→ SHORT PROBLEM
Rewrite the lines, starting at the line that contains "pose: elev=54.0 azim=333.3" and stopping after the line that contains "Dot at: (295, 310)", with "dist" changed to "distance" and everything else left as is.

→ STORED RECORDS
+ + +
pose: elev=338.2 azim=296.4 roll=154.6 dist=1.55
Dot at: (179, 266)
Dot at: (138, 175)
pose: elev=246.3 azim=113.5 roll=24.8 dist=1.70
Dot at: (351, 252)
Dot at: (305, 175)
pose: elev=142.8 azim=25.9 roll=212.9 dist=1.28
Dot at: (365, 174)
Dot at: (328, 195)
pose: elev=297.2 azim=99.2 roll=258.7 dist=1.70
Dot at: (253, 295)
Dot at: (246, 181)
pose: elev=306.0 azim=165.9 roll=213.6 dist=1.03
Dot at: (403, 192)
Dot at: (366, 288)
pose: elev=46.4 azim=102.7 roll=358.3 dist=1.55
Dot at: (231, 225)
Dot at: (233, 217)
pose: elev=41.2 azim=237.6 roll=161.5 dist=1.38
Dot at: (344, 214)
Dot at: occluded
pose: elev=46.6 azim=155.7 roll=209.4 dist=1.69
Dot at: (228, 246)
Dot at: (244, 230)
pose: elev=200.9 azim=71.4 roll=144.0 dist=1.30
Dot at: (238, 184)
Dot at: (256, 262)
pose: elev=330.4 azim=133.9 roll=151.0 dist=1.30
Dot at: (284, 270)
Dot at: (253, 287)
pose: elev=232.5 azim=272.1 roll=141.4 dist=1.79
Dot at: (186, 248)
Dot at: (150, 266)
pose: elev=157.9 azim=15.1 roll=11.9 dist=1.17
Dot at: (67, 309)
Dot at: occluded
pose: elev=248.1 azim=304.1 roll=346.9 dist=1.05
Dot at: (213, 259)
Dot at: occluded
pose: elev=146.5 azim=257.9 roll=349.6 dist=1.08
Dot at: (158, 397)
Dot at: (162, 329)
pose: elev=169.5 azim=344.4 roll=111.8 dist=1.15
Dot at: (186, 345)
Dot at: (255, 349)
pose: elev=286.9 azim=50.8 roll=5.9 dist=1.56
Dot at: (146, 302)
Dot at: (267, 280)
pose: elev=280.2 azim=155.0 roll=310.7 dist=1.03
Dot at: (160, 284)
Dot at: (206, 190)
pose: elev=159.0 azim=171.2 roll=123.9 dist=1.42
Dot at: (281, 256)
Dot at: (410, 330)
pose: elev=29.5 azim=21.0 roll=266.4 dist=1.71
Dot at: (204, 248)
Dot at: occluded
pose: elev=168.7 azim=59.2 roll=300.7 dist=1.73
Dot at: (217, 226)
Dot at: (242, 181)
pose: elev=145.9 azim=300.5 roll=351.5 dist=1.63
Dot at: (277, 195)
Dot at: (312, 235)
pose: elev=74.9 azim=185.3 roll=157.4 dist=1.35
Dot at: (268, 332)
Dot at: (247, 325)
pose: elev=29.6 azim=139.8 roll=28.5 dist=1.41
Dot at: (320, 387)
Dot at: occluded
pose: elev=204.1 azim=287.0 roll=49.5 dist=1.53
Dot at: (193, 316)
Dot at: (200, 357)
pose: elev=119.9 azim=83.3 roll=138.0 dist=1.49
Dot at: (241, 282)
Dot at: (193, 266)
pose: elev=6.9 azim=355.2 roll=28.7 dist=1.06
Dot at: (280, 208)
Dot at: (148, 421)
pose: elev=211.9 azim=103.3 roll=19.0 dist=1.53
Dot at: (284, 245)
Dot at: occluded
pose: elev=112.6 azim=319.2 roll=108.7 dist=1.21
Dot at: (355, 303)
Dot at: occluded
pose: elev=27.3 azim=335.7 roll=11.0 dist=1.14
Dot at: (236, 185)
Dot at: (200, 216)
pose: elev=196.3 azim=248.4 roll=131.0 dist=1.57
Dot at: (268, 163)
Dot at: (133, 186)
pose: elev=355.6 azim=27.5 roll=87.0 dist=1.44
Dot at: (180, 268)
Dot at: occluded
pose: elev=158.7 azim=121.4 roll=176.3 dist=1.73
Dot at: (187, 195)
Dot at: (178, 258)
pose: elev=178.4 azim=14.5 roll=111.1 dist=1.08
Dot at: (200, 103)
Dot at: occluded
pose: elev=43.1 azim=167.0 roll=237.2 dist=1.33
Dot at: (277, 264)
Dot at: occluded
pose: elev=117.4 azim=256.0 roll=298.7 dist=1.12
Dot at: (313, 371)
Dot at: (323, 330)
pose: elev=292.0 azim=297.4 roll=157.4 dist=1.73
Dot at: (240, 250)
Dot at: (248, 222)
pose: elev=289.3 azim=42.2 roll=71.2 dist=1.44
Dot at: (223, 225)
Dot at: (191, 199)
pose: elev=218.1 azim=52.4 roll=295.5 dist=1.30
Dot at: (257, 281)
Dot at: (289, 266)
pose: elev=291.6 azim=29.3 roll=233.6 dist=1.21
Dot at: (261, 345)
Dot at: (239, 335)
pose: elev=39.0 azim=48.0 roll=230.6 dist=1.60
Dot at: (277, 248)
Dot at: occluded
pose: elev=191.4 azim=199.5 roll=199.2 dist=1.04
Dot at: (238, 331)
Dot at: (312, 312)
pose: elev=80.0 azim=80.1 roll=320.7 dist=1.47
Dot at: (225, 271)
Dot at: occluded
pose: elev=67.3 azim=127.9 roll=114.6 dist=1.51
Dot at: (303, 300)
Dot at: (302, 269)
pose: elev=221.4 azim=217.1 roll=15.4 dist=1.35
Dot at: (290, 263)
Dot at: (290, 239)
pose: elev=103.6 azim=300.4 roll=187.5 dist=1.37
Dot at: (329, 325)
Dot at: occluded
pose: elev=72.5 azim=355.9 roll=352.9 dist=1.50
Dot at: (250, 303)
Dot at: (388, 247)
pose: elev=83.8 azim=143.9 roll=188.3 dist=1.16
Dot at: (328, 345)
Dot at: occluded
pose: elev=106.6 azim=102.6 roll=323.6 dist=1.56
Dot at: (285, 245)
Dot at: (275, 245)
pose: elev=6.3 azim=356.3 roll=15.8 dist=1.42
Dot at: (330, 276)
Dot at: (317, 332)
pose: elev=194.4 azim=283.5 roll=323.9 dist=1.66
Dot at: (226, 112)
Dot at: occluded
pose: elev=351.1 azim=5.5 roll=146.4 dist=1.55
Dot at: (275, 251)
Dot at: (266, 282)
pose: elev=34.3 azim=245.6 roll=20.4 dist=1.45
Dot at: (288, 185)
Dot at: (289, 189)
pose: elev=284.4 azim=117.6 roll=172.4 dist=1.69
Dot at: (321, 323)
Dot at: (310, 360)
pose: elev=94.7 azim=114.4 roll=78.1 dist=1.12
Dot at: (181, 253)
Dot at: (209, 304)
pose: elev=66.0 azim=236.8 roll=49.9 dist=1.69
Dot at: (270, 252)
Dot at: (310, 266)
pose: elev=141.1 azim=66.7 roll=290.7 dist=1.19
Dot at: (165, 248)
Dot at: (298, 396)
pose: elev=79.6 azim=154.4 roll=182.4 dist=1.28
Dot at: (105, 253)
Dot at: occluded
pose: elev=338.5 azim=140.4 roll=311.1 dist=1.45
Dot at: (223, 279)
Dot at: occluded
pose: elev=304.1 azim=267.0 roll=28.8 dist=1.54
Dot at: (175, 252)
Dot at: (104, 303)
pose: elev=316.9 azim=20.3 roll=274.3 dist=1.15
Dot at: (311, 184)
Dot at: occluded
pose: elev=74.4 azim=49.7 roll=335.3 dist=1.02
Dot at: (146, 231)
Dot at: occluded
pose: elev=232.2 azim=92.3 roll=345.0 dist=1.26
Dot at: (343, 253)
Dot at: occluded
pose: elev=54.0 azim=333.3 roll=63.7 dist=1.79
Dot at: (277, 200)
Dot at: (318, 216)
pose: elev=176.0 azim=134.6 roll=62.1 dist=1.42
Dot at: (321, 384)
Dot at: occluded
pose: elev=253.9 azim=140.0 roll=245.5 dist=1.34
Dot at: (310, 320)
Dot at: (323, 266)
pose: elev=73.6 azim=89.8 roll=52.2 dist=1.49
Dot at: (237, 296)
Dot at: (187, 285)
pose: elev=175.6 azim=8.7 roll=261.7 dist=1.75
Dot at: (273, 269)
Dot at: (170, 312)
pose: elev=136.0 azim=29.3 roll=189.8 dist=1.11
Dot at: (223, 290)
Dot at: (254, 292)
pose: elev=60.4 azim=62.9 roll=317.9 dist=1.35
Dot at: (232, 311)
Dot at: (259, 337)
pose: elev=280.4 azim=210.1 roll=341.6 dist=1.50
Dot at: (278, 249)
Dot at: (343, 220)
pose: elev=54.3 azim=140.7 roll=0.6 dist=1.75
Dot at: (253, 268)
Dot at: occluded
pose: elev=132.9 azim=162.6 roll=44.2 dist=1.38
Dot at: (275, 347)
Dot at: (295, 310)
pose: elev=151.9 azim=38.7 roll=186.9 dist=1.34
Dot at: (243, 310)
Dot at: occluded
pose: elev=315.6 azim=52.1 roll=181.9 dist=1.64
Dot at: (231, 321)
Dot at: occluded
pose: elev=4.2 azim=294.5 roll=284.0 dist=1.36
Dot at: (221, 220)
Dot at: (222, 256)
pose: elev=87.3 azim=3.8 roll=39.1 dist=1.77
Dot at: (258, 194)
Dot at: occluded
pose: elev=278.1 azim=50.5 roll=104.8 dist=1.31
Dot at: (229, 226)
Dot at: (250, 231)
+ + +
→ RESULT OF THE TASK
pose: elev=54.0 azim=333.3 roll=63.7 distance=1.79
Dot at: (277, 200)
Dot at: (318, 216)
pose: elev=176.0 azim=134.6 roll=62.1 distance=1.42
Dot at: (321, 384)
Dot at: occluded
pose: elev=253.9 azim=140.0 roll=245.5 distance=1.34
Dot at: (310, 320)
Dot at: (323, 266)
pose: elev=73.6 azim=89.8 roll=52.2 distance=1.49
Dot at: (237, 296)
Dot at: (187, 285)
pose: elev=175.6 azim=8.7 roll=261.7 distance=1.75
Dot at: (273, 269)
Dot at: (170, 312)
pose: elev=136.0 azim=29.3 roll=189.8 distance=1.11
Dot at: (223, 290)
Dot at: (254, 292)
pose: elev=60.4 azim=62.9 roll=317.9 distance=1.35
Dot at: (232, 311)
Dot at: (259, 337)
pose: elev=280.4 azim=210.1 roll=341.6 distance=1.50
Dot at: (278, 249)
Dot at: (343, 220)
pose: elev=54.3 azim=140.7 roll=0.6 distance=1.75
Dot at: (253, 268)
Dot at: occluded
pose: elev=132.9 azim=162.6 roll=44.2 distance=1.38
Dot at: (275, 347)
Dot at: (295, 310)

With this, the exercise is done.